4557... Ebû Mûse'l-Eş'âri (r.a) den; Şöyle dedi:

Rasûlullah (s.a.v): "Parmaklar eşittir" buyurdu. "Onar onar mı?" de­dim. "Evet" buyurdu.[159]

Ebû Davud der ki:

Bu hadisi Muhammed b. Ca'fer Şu be'den o da Galib'ten nakletti. Galib: "Meşrûk b. Evs'ten işittim" dedi. Yine bu hadisi İsmail; "Bana Gâlib et-Temmar Ebû Velîd'in isnadı ile rivayet etti." dedi. Hamala b. Ebu Safiyye de Galib'ten ismail'in isnadı ile rivayet etti.[160]

 

4558...  İbn Abbas (r.a) den;

Rasûlullah (s.a.v); baş parmakla küçük parmağı kastederek; "Bu ve bu eşittir" buyurdu.[161]

 

4559...  İbn Abbas (r.a) dan; Rasûlullah (s.a.v) şöyle buyurmuştur: "Parmaklar (in diyeti) eşittir. Dişler (in diyeti) eşittir. Ön diş ve azı dişi (n diyeti) eşittir. Şu ve şu (baş parmakla serçe parmak) eşittir."[162]

Ebû Davııd şöyle der:

Bu hadisi Nadr b. Şumeyl Şubeden, Ahdüssamed'in (rivayetinin) ma­nâsıyla rivayet etti.

Ebû Dâvûd dedi ki: Bize bunu Dârimi, Nadr (b. Şumeyl) den rivayet etti.[163]

 

4560...  İbn Abbas (r.a) dan: Rasûlullah (s.a.v):

"Dişler (in diyeti) eşittir, parmaklar (m diyeti) eşittir" buyurdu.[164]

 

4561...  İbn Abbas (r.a) dan; şöyle demiştir:

Rasûlullah (s.a.v) ellerin ve ayakların parmaklarını (n diyetlerini) eşit tuttu.[165]                                                                                     

 

4562...  Amr b. Şuayb, babası vasıtasıyla dedesinden şöyle rivayet etti: Rasûlullah (s.a.v) sırtını Ka'beye dayamış bir vaziyette irad buyurdu­ğu hutbesinde: "Parmaklarda onar (deve diyet) vardır" buyurdu.[166]

 

4563...  Amr b. Şuayb, babası kanalıyla dedesinden, Rasûlullah (s.a.v) şöyle buyurmuştur:

"Dişlerde beşer (deve diyet) vardır."[167]

 
Açıklama

 

Bu babda şimdiye kadar geçen hadislerin hepsinde, güzellik ve faydalan farklı olmasına rağmen par­makların ve dişlerin diyetlerinin eşit olduğu bildirilmektedir.
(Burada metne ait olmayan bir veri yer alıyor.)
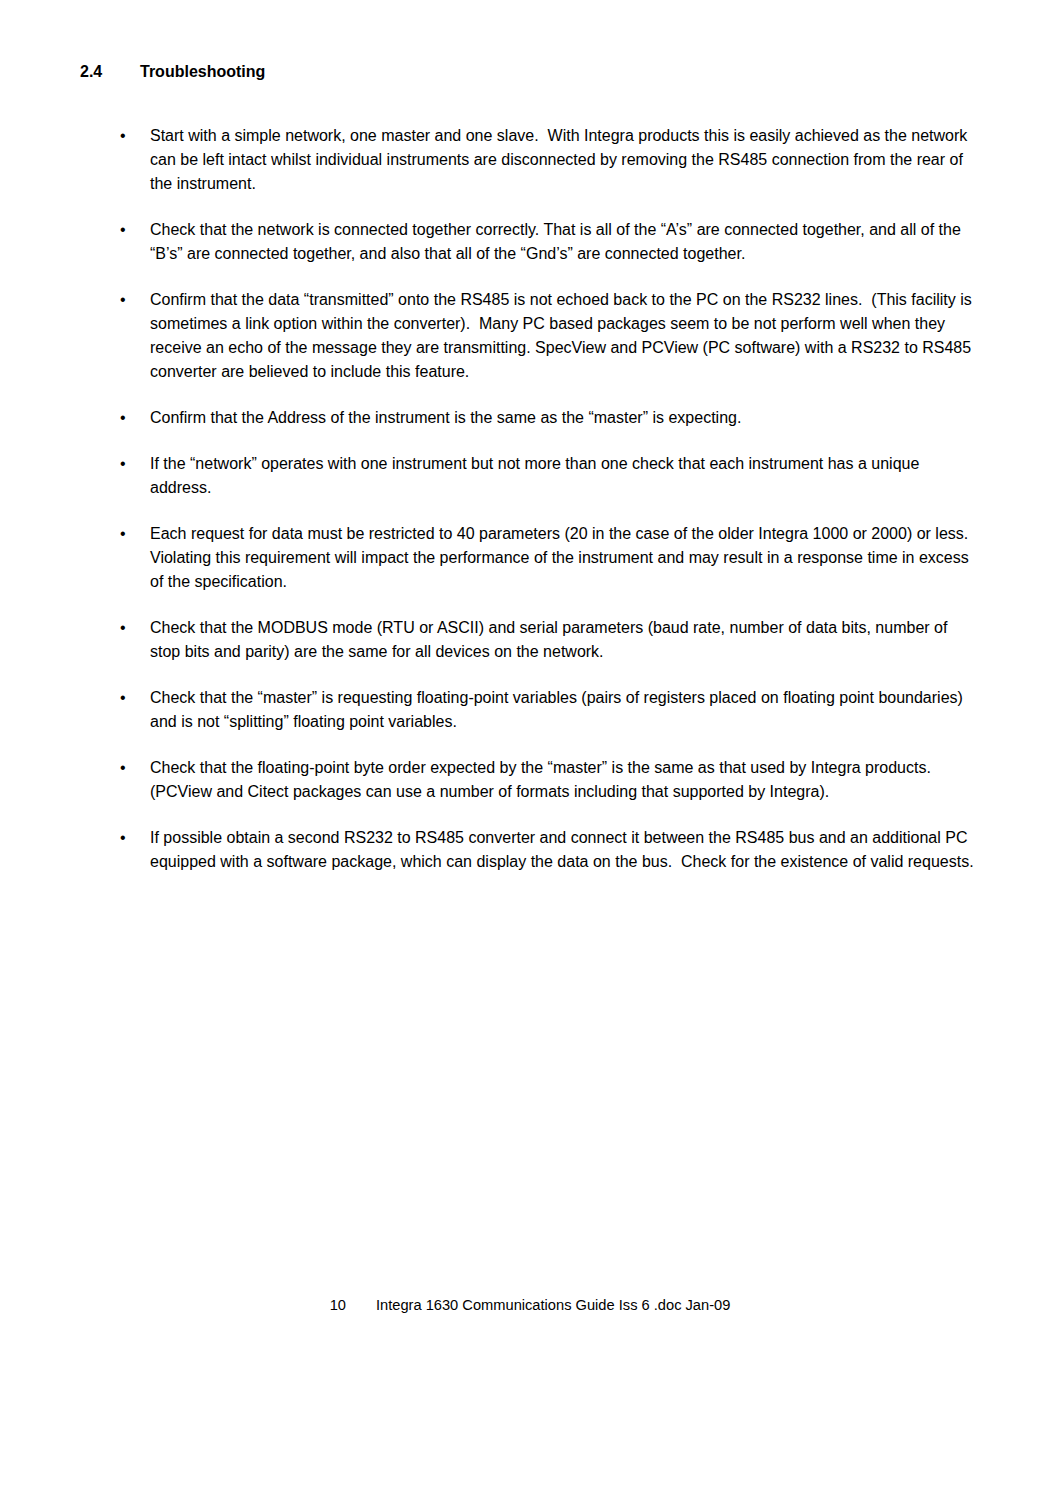2.4 Troubleshooting
Start with a simple network, one master and one slave. With Integra products this is easily achieved as the network can be left intact whilst individual instruments are disconnected by removing the RS485 connection from the rear of the instrument.
Check that the network is connected together correctly. That is all of the “A’s” are connected together, and all of the “B’s” are connected together, and also that all of the “Gnd’s” are connected together.
Confirm that the data “transmitted” onto the RS485 is not echoed back to the PC on the RS232 lines. (This facility is sometimes a link option within the converter). Many PC based packages seem to be not perform well when they receive an echo of the message they are transmitting. SpecView and PCView (PC software) with a RS232 to RS485 converter are believed to include this feature.
Confirm that the Address of the instrument is the same as the “master” is expecting.
If the “network” operates with one instrument but not more than one check that each instrument has a unique address.
Each request for data must be restricted to 40 parameters (20 in the case of the older Integra 1000 or 2000) or less. Violating this requirement will impact the performance of the instrument and may result in a response time in excess of the specification.
Check that the MODBUS mode (RTU or ASCII) and serial parameters (baud rate, number of data bits, number of stop bits and parity) are the same for all devices on the network.
Check that the “master” is requesting floating-point variables (pairs of registers placed on floating point boundaries) and is not “splitting” floating point variables.
Check that the floating-point byte order expected by the “master” is the same as that used by Integra products. (PCView and Citect packages can use a number of formats including that supported by Integra).
If possible obtain a second RS232 to RS485 converter and connect it between the RS485 bus and an additional PC equipped with a software package, which can display the data on the bus. Check for the existence of valid requests.
10 Integra 1630 Communications Guide Iss 6 .doc Jan-09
Herhangi bir parmağa bir cinayet vukuu halinde onun diyeti, tam diyetin onda biri olan on devedir. Bu hüküm bakımından en değerli parmak olan baş parmak ile en az değerli olan başka bir parmak arasında fark yoktur.

Hadisler dişlerin de eşit olduğuna delâlet etmektedir. 4563 nolu hadis­te her dişin diyetinin beş deve olduğu beyan edilmektedir.

Hattâbi dişler arasında bir üstünlüğün söz konusu olmadığında ulemâ­nın ittifak halinde olduğuna dikkat çekerek şöyle der:

"Ulemânın büyük çoğunluğu ittifak ettiler ki; dişler arasında üstünlük yoktur. Her dişin diyeti beş devedir. Her bir parmağın diyeti on devedir. Baş parmakla serçe parmak arasında fark yoktur. Bu konuda ellerle ayak­lar arasında da fark yoktur. Nasıl ki büyükle küçük, zayıfla şişman, güç­lü ile zayıf tam diyet konusunda eşit iseler, parmaklarda da diyet eşittir. Şayet bu konuda güzellik ve menfeat söz konusu olsaydı işler karışırdı..."

Hattâbi bunun yanı sıra Saîd b. Müseyyeb'in şu görüşüne de işaret et­mektedir: "Baş parmağın diyeti onbeş, işaret parmağınınki on, orta parmağınki on, yüzük parmağınınki dokuz, serçe parmağınınki de altı deve idi diyordu. Ebû Amr b. Hazm'ın yanında, Rasûlullah'ın her parmağın eşit olduğuna dâir olan mektubunu bulunca o hükmü aldı."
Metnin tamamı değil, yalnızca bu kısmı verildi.